La mattina seguente scesi al piano di sotto che Jeanne dormiva ancora. Mi ero svegliato di buon’ora, sperando di consumare la mia colazione e andar via senza perdermi in convenevoli vari con chicchessia. Ma quando entrai in camera da pranzo trovai un khajiit seduto al tavolo, intento a mangiare del formaggio stagionato con del pane appena sfornato. Il suo viso felino si distese in un sorriso quando mi vide arrivare, sollevò appena la punta delle orecchie, appesantite da due vistosi orecchini d’oro.
-Buongiorno, associato. Non credo di aver avuto il piacere di conoscerti, ma Volanaro mi ha parlato tanto di te.
-Immagino non abbia detto niente di lusinghiero. – Dissi, a mezzo sorriso.
-Già, ma alle volte quell’elfo è un pizzico pizzico permaloso, – replicò con una risatina – comunque piacere di conoscerti, il mio nome è J’skarr.
Avevo già sentito quel nome, girando per le strade di Bruma. Sembrava che fosse  l’unico mago di un certo talento all’interno della succursale della città, peccato perdesse il suo tempo giocando scherzi infantili ai suoi superiori, insieme a quell’idiota di Volanaro.
-Ragnar’ok Wintersworth, il piacere è tutto mio.
-Prego, Ragnar, vuoi favorire? – Mi chiese, porgendomi una fetta di pane con sopra del formaggio.
-Mi basta un po’ d’uva, grazie.
Mi guardava con occhi divertiti, come se dentro di sé stesse ridendo per qualcosa e cercasse di nasconderlo.
-Hai intenzione di partire da Bruma oggi stesso, non è vero?
“Come diavolo fa’ a saperlo?” pensai.
-Sì, sono diretto verso Cheydinhal. – Ammisi, dissimulando lo stupore.
-Uh, allora ho una buona notizia per te, associato. Proprio oggi, a mezzogiorno, una carovana di mercanti partirà verso Cheydinhal, lungo la Silver Road. Ho saputo che sono alla ricerca di una scorta e da quel che so’ non te la cavi male quando si tratta di metter mano alle armi. Ho saputo che pagano piuttosto bene e ti forniranno un cavallo, se non ne hai uno.

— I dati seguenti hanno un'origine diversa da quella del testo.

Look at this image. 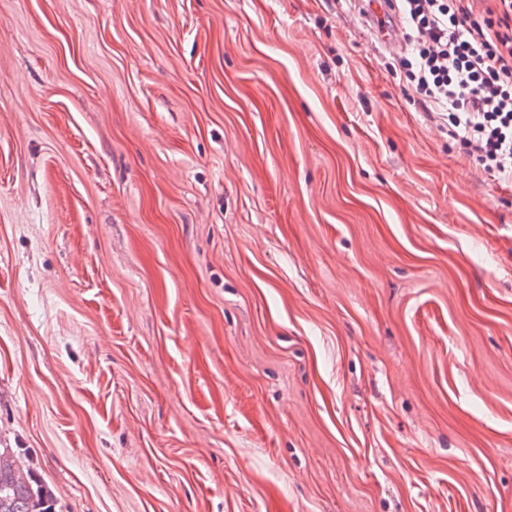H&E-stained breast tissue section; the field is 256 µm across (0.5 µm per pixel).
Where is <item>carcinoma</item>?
I'll use <instances>...</instances> for the list:
<instances>
[{
    "instance_id": "carcinoma-1",
    "label": "carcinoma",
    "mask_w": 512,
    "mask_h": 512,
    "mask_svg": "<svg viewBox=\"0 0 512 512\" xmlns=\"http://www.w3.org/2000/svg\"><path fill=\"white\" fill-rule=\"evenodd\" d=\"M0 512H56V499L17 448L0 447Z\"/></svg>"
}]
</instances>
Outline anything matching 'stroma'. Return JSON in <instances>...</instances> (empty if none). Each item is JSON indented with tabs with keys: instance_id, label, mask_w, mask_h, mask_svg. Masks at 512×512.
Wrapping results in <instances>:
<instances>
[{
	"instance_id": "obj_1",
	"label": "stroma",
	"mask_w": 512,
	"mask_h": 512,
	"mask_svg": "<svg viewBox=\"0 0 512 512\" xmlns=\"http://www.w3.org/2000/svg\"><path fill=\"white\" fill-rule=\"evenodd\" d=\"M358 0H0V444L59 512H512V183Z\"/></svg>"
}]
</instances>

-Uhm, interessante, grazie della dritta, J’skarr – dissi, sospettando tuttavia che ci fosse qualcosa sotto – con chi dovrei parlare per la guardia alla carovana? – Chiesi, masticando un acino d’uva.
-Vai allo Zippo e il Chiodo di Olav, chiedi di una certa Tertia Viducia. – Sorrise. – Siamo vecchi amici, se le farai il mio nome sono sicuro che ti prenderanno con loro.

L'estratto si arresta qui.